An elections official in Bay County, Florida, allowed 150 hurricane victims to cast their votes through email and fax—despite there being no state law allowing it, according to a report.
The Miami Herald reported Monday that Bay County Supervisor of Elections Mark Andersen allowed 150 voters displaced by Hurricane Michael to cast ballots by either email or fax.
Andersen said Bay County’s board of elections accepted 11 emailed ballots and 147 ballots sent through domestic fax, and he is defending his decision despite a state statute banning emailed ballots and only allowing military and voters located overseas to fax in ballots.
The Bay County elections supervisor said that all the ballots had verified signatures and officials required all voters to sign an oath.
“If I can validate it with a signature, the ballot is there, how is that different than a ballot that comes in through the post office?” Andersen remarked.
“When devastation happens, leaders rise to the top and make decisions,” he added. “I will not change my mind on this, not for these voters.”
Bay County, which is located in Florida’s panhandle, is a Republican stronghold. The Herald reported that Florida Republican Rick Scott won 74 percent of the vote in Bay County.
Scott issued an executive order on October 18 allowing election supervisors in eight hurricane-affected counties—Washington, Liberty, Jackson, Gulf, Gadsden, Franklin, and Bay— to expand the number of early voting locations and extend early voting hours.
But the executive order did not allow voters to cast ballots via fax or email.
Florida’s Department of State released a statement along with Scott’s executive order stating that email and fax voting would not be allowed:
Voting by fax or email is not an option under the Executive Order. In the hardest hit areas, communication via phone, fax, and email remains challenging and would be an unreliable method for returning ballots. Additionally, past attempts by other states to allow voters impacted by natural disasters to fax or email ballots have been rife with issues.

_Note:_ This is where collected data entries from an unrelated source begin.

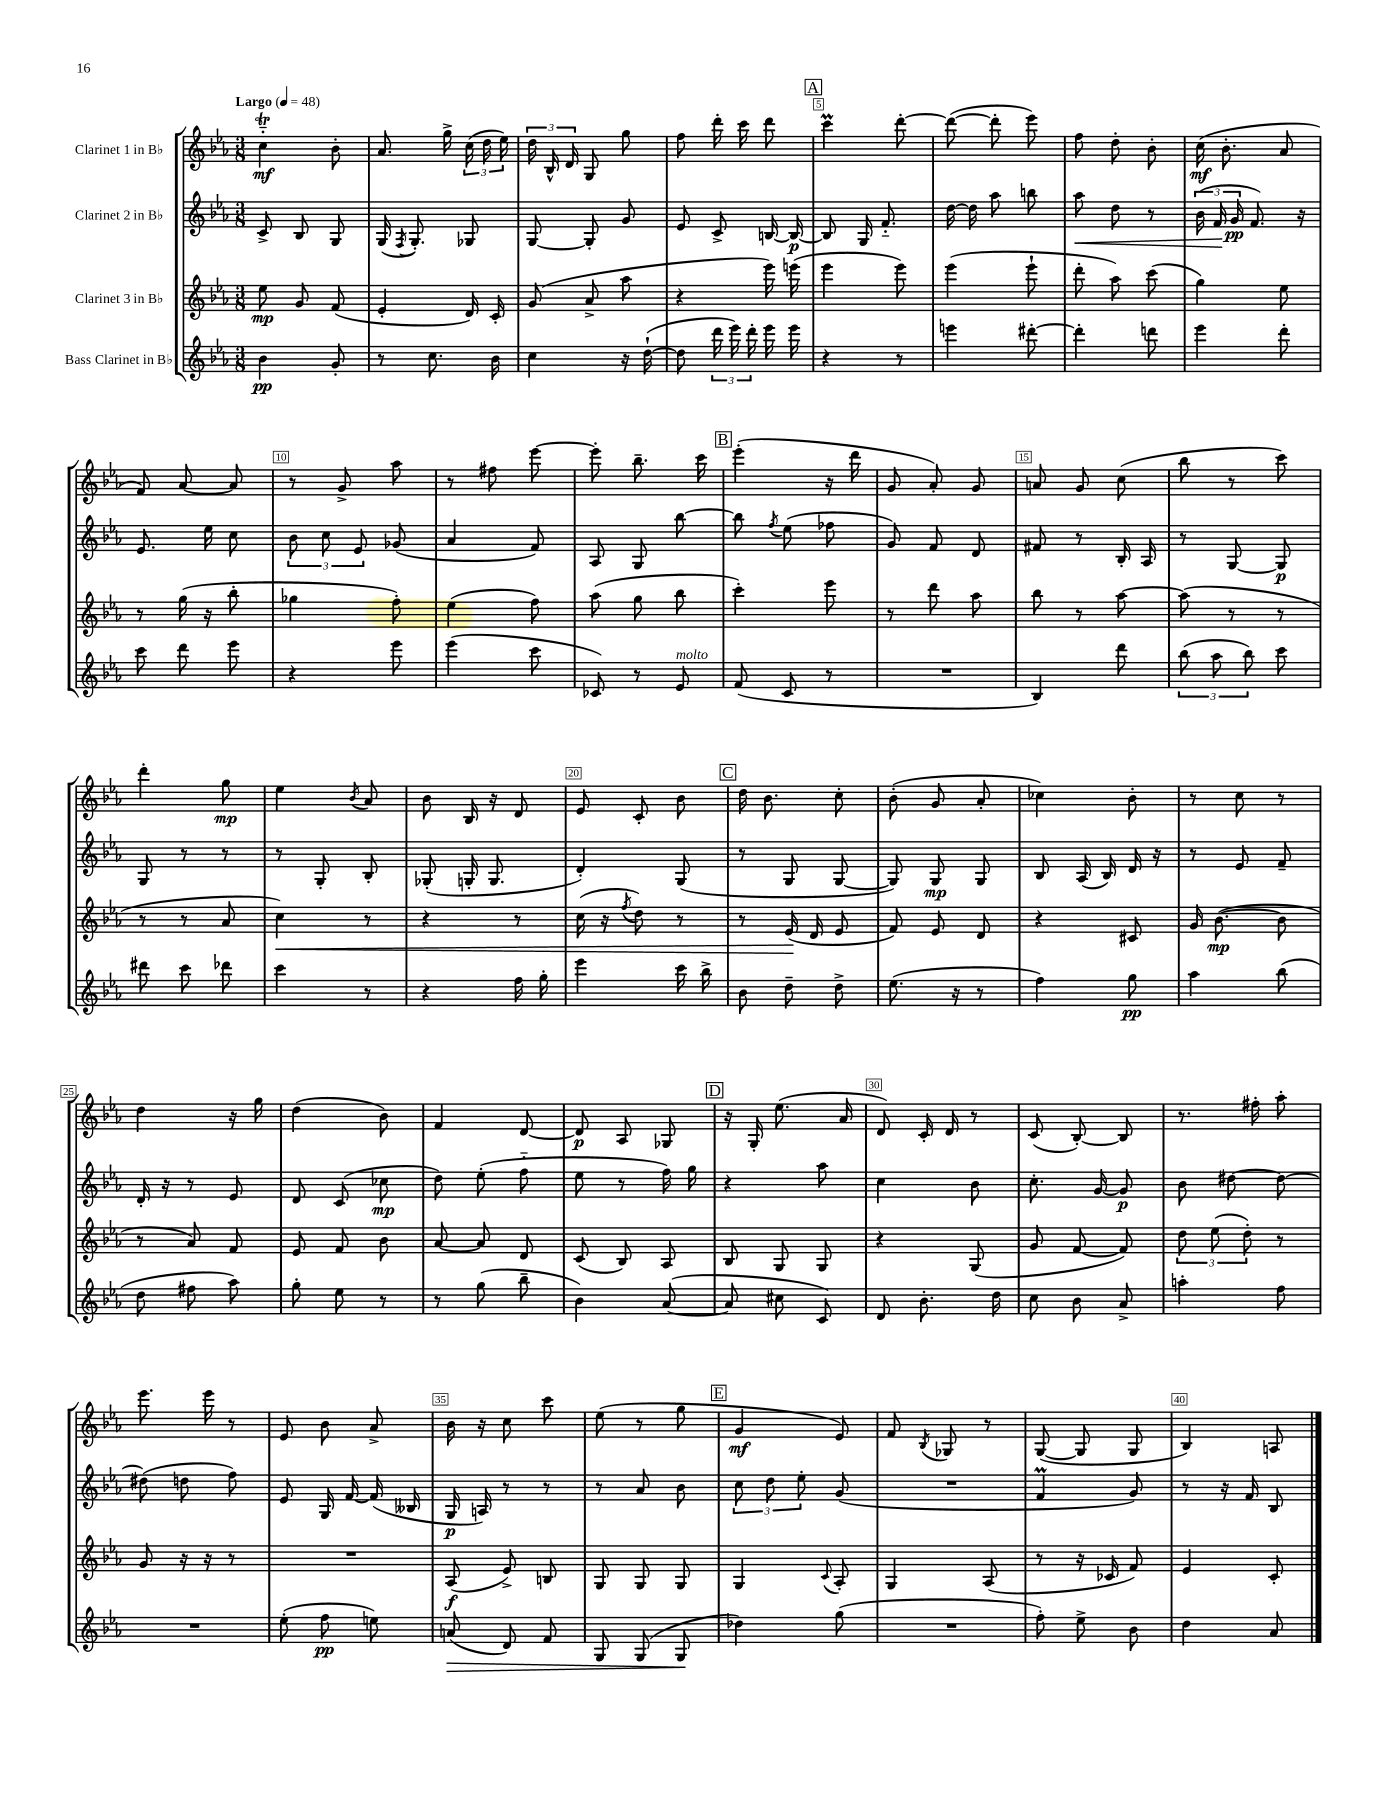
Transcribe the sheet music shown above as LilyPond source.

<<
\new StaffGroup <<
\new Staff = "s0" \with { instrumentName = "Clarinet 1 in Bb" } {
    \clef treble \key ees \major \numericTimeSignature \time 3/8 \tempo "Largo" 4 = 48
    \autoBeamOff c''4-_\trill\mf bes'8-. |
    aes'8. g''16-> \tuplet 3/2 { c''16( d''16 ees''16) } |
    \tuplet 3/2 { d''16 bes16-^ d'16 } g8 g''8 |
    f''8 d'''16-. c'''16 d'''8 |
    \mark \markup { \box "A" } c'''4\prall d'''8~-. |
    d'''8~( d'''8-. ees'''8) |
    f''8 d''8-. bes'8-. |
    c''16\mf( bes'8.-. aes'8 |
    f'8) aes'8~ aes'8 |
    r8 g'8-> aes''8 |
    r8 fis''8 ees'''8~ |
    ees'''8-. bes''8.-- c'''16 |
    \mark \markup { \box "B" } ees'''4-.( r16 d'''16 |
    g'8 aes'8-.) g'8 |
    a'8 g'8 c''8( |
    bes''8 r8 c'''8) |
    d'''4-. g''8\mp |
    ees''4 \acciaccatura { bes'8 } aes'8 |
    bes'8 bes16 r16 d'8 |
    ees'8 c'8-. bes'8 |
    \mark \markup { \box "C" } d''16 bes'8. c''8-. |
    bes'8-.( g'8 aes'8-. |
    ces''4) bes'8-. |
    r8 c''8 r8 |
    d''4 r16 g''16 |
    d''4( bes'8) |
    f'4 d'8~ |
    d'8\p aes8 ges8 |
    \mark \markup { \box "D" } r16 g16-. ees''8.( aes'16 |
    d'8) c'16-. d'16 r8 |
    c'8( bes8~-.) bes8 |
    r8. fis''16-. aes''8-. |
    ees'''8. ees'''16 r8 |
    ees'8 bes'8 aes'8-> |
    bes'16 r16 c''8 c'''8 |
    ees''8( r8 g''8 |
    \mark \markup { \box "E" } g'4\mf ees'8) |
    f'8 \acciaccatura { bes8 } ges8 r8 |
    g8~( g8 g8 |
    bes4) a8 \bar "|." |
}
\new Staff = "s1" \with { instrumentName = "Clarinet 2 in Bb" } {
    \clef treble \key ees \major \numericTimeSignature \time 3/8
    \autoBeamOff c'8-> bes8 g8 |
    g16( \acciaccatura { f8 } g8.-.) ges8 |
    g8~ g8-. g'8 |
    ees'8 c'8-> b16~ b16~\p |
    \mark \markup { \box "A" } b8 g16 f'8.-_ |
    d''16~ d''16 aes''8 b''8 |
    aes''8\< d''8 r8 |
    \tuplet 3/2 { bes'16( f'16\! g'16\pp } f'8.) r16 |
    ees'8. ees''16 c''8 |
    \tuplet 3/2 { bes'8 c''8 ees'8 } ges'8( |
    aes'4 f'8) |
    aes8 g8 bes''8~ |
    \mark \markup { \box "B" } bes''8 \acciaccatura { f''8 } ees''8( fes''8 |
    g'8) f'8 d'8 |
    fis'8 r8 bes16-. aes16 |
    r8 g8~ g8\p |
    g8 r8 r8 |
    r8 g8-. bes8-. |
    ges8-.( g16-. g8. |
    d'4-.) g8( |
    \mark \markup { \box "C" } r8 g8 g8~ |
    g8) g8\mp g8 |
    bes8 aes16( bes16) d'16 r16 |
    r8 ees'8 f'8-- |
    d'16-. r16 r8 ees'8 |
    d'8 c'8( ces''8\mp |
    d''8) ees''8-.( f''8-_ |
    ees''8 r8 f''16) g''16 |
    \mark \markup { \box "D" } r4 aes''8 |
    c''4 bes'8 |
    c''8.-. g'16~ g'8\p |
    bes'8 dis''8~ dis''8~ |
    dis''8( d''8 f''8) |
    ees'8 g16 f'16~ f'16( beses16 |
    g16\p a16) r8 r8 |
    r8 aes'8 bes'8 |
    \mark \markup { \box "E" } \tuplet 3/2 { c''8 d''8 ees''8-. } g'8( |
    R4. |
    f'4\prall g'8) |
    r8 r16 f'16 bes8 \bar "|." |
}
\new Staff = "s2" \with { instrumentName = "Clarinet 3 in Bb" } {
    \clef treble \key ees \major \numericTimeSignature \time 3/8
    \autoBeamOff ees''8\mp g'8 f'8( |
    ees'4-. d'16) c'16-. |
    g'8( aes'8-> aes''8 |
    r4 ees'''16) e'''16( |
    \mark \markup { \box "A" } ees'''4 ees'''8) |
    ees'''4( ees'''8-! |
    d'''8-. aes''8) c'''8( |
    g''4) ees''8 |
    r8 g''16( r16 bes''8-. |
    ges''4 f''8-.) |
    ees''4( f''8) |
    aes''8( g''8 bes''8 |
    \mark \markup { \box "B" } c'''4-.) ees'''8 |
    r8 d'''8 aes''8 |
    bes''8 r8 aes''8~ |
    aes''8( r8 r8 |
    r8 r8 aes'8 |
    c''4\<) r8 |
    r4 r8 |
    c''16( r16 \acciaccatura { f''8 } d''8) r8 |
    \mark \markup { \box "C" } r8 ees'16\!( d'16 ees'8 |
    f'8) ees'8 d'8 |
    r4 cis'8 |
    g'16 bes'8.~\mp( bes'8 |
    r8 aes'8) f'8 |
    ees'8 f'8 bes'8 |
    aes'8~ aes'8 d'8 |
    c'8( bes8) aes8 |
    \mark \markup { \box "D" } bes8 g8 g8 |
    r4 g8( |
    g'8 f'8~ f'8) |
    \tuplet 3/2 { d''8 ees''8( d''8-.) } r8 |
    g'8 r16 r16 r8 |
    R4. |
    aes8\f( ees'8->) b8 |
    g8 g8 g8 |
    \mark \markup { \box "E" } g4 \appoggiatura { c'8 } aes8-. |
    g4 aes8( |
    r8 r16 ces'16 f'8) |
    ees'4 c'8-. \bar "|." |
}
\new Staff = "s3" \with { instrumentName = "Bass Clarinet in Bb" } {
    \clef treble \key ees \major \numericTimeSignature \time 3/8
    \autoBeamOff bes'4\pp g'8-. |
    r8 c''8. bes'16 |
    c''4 r16 d''16~-!( |
    d''8 \tuplet 3/2 { d'''16 ees'''16) d'''16-. } ees'''16 ees'''16 |
    \mark \markup { \box "A" } r4 r8 |
    e'''4 dis'''8~-. |
    dis'''4-. d'''8 |
    ees'''4 d'''8-. |
    c'''8 d'''8 ees'''8 |
    r4 ees'''8 |
    ees'''4( c'''8 |
    ces'8) r8 ees'8^\markup { \italic "molto" } |
    \mark \markup { \box "B" } f'8( c'8 r8 |
    R4. |
    bes4) d'''8 |
    \tuplet 3/2 { bes''8( aes''8 bes''8) } c'''8 |
    dis'''8 c'''8 des'''8 |
    c'''4 r8 |
    r4 f''16 g''16-. |
    ees'''4 c'''16 bes''16-> |
    \mark \markup { \box "C" } bes'8 d''8-- d''8-> |
    ees''8.( r16 r8 |
    f''4) g''8\pp |
    aes''4 bes''8( |
    d''8 fis''8 aes''8) |
    g''8-. ees''8 r8 |
    r8 g''8( bes''8-- |
    bes'4) aes'8~( |
    \mark \markup { \box "D" } aes'8 cis''8 c'8) |
    d'8 bes'8.-. d''16 |
    c''8 bes'8 aes'8-> |
    a''4-. f''8 |
    R4. |
    ees''8-.( f''8\pp e''8) |
    a'8\>( d'8) f'8 |
    g8 g8( g8\! |
    \mark \markup { \box "E" } des''4) g''8( |
    R4. |
    f''8-.) ees''8-> bes'8 |
    d''4 aes'8 \bar "|." |
}
>>
>>
\layout { \context { \Score \override BarNumber.break-visibility = ##(#f #t #t) barNumberVisibility = #(every-nth-bar-number-visible 5) \override BarNumber.stencil = #(make-stencil-boxer 0.1 0.3 ly:text-interface::print) } }
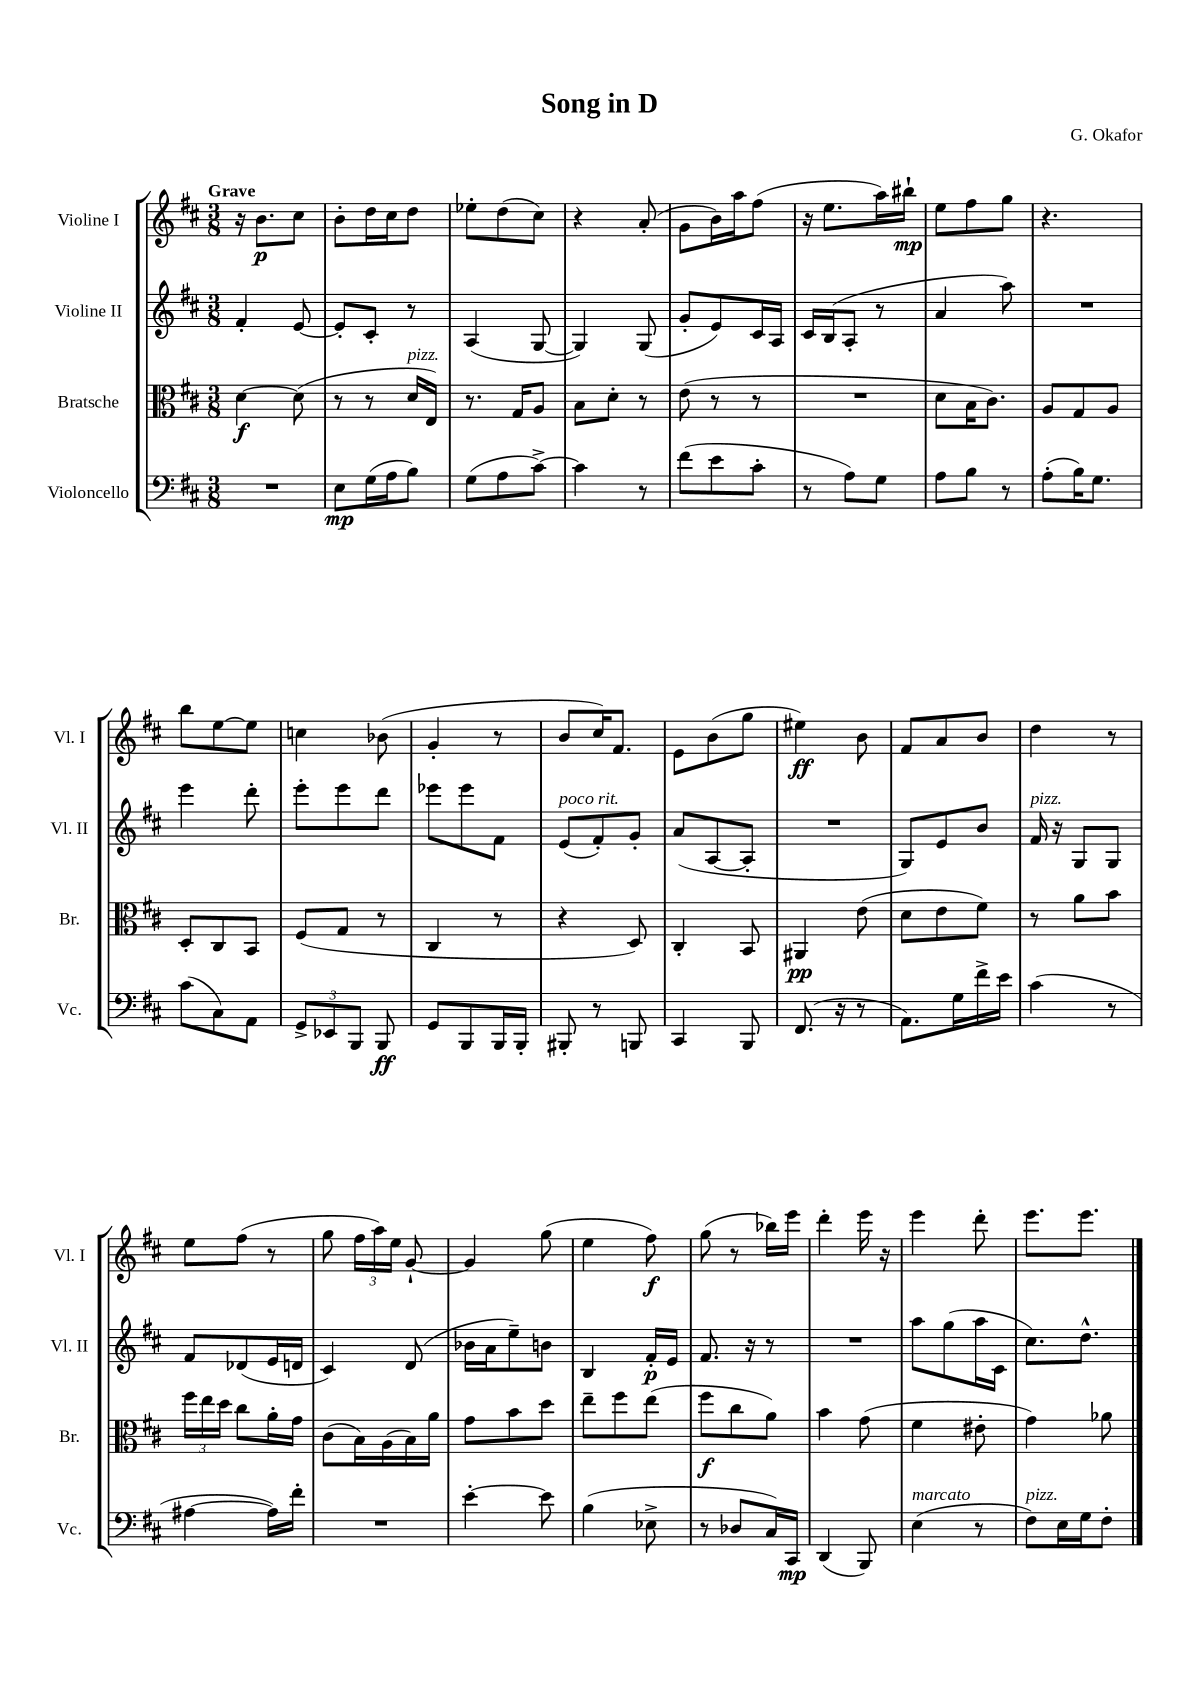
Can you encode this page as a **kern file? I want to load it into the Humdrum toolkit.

**kern	**kern	**kern	**kern
*staff4	*staff3	*staff2	*staff1
*clefF4	*clefC3	*clefG2	*clefG2
*k[f#c#]	*k[f#c#]	*k[f#c#]	*k[f#c#]
*M3/8	*M3/8	*M3/8	*M3/8
4.r	[4d	4f#'	16r
.	.	.	8.b
.	(8d]	[8e	8cc#
=	=	=	=
8E	8r	8e']	8b'
(16G	8r	8c#'	16dd
16A	.	.	16cc#
8B)	16d	8r	8dd
.	16E)	.	.
=	=	=	=
(8G	8.r	(4A	8ee-'
8A	.	.	(8dd
.	16G	.	.
[8c#^)	8A	[8G	8cc#)
=	=	=	=
4c#]	8B	4G])	4r
.	8d'	.	.
8r	8r	(8G	(8a'
=	=	=	=
(8f#	(8e	8g'	8g
8e	8r	8e)	16b)
.	.	.	16aa
8c#'	8r	16c#	(8ff#
.	.	16A	.
=	=	=	=
8r	4.r	16c#	16r
.	.	(16B	8.ee
8A)	.	8A'	.
8G	.	8r	16aa)
.	.	.	16bb#`
=	=	=	=
8A	8d	4a	8ee
8B	16B	.	8ff#
.	8.c#)	.	.
8r	.	8aa)	8gg
=	=	=	=
(8A'	8A	4.r	4.r
16B)	8G	.	.
8.G	.	.	.
.	8A	.	.
=	=	=	=
(8c#	8D'	4eee	8bb
8C#)	8C#	.	[8ee
8AA	8BB	8ddd'	8ee]
=	=	=	=
12GG^	(8F#	8eee'	4cc
12EE-	.	.	.
.	8G	8eee	.
12BBB	.	.	.
8BBB	8r	8ddd	(8b-
=	=	=	=
8GG	4C#	8eee-	4g'
8BBB	.	8eee-	.
16BBB	8r	8f#	8r
16BBB'	.	.	.
=	=	=	=
8BBB#'	4r	(8e	8b
8r	.	8f#')	16cc#)
.	.	.	8.f#
8BBB	8D)	8g'	.
=	=	=	=
4CC#	4C#'	(8a	8e
.	.	[8A	(8b
8BBB	8BB	8A']	8gg
=	=	=	=
(8.FF#	4AA#	4.r	4ee#)
16r	.	.	.
8r	(8e	.	8b
=	=	=	=
8.AA)	8d	8G)	8f#
.	8e	8e	8a
16G	.	.	.
16f#^	8f#)	8b	8b
16e	.	.	.
=	=	=	=
(4c#	8r	16f#	4dd
.	.	16r	.
.	8a	8G	.
8r	8b	8G	8r
=	=	=	=
[4A#	24ff#	8f#	8ee
.	24ee	.	.
.	24dd	.	.
.	8cc#	(8d-	(8ff#
16A#])	16a'	16e	8r
16f#'	16g	16d	.
=	=	=	=
4.r	(8c#	4c#)	8gg
.	16B)	.	24ff#
.	.	.	24aa)
.	(16A	.	.
.	.	.	24ee
.	16B)	(8d	[8g`
.	16a	.	.
=	=	=	=
[4e'	8g	16b-	4g]
.	.	16a	.
.	8b	8ee~)	.
8e]	8dd	8b	(8gg
=	=	=	=
(4B	8ee~	4B	4ee
.	8ff#	.	.
8E-^	(8ee	16f#'	8ff#)
.	.	16e	.
=	=	=	=
8r	8ff#	8.f#	(8gg
8D-	8cc#	.	8r
.	.	16r	.
16C#)	8a)	8r	16bb-)
16CC#	.	.	16eee
=	=	=	=
(4DD	4b	4.r	4ddd'
8BBB)	(8g	.	16eee
.	.	.	16r
=	=	=	=
(4E	4f#	8aa	4eee
.	.	(8gg	.
8r	8e#'	16aa	8ddd'
.	.	16c#	.
=	=	=	=
8F#)	4g)	8.cc#)	8.eee
16E	.	.	.
16G	.	8.dd^^	8.eee
8F#'	8a-	.	.
==	==	==	==
*-	*-	*-	*-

Several Florida counties have been hit with voter fraud allegations as state officials ordered recounts for the state’s tightly contested Senate and gubernatorial elections.
Broward County’s election supervisor, Brenda Snipes, accidentally mixed more than a dozen invalid ballots with nearly 200 valid ones on Election Day and had also been accused of keeping felons, dead people, and noncitizens on Broward County’s voter rolls.
A judge also ruled that Snipes violated state and federal law for destroying ballots in a 2016 congressional election between former Democratic National Convention (DNC) chairwoman Rep. Debbie Wasserman Schultz (D-FL).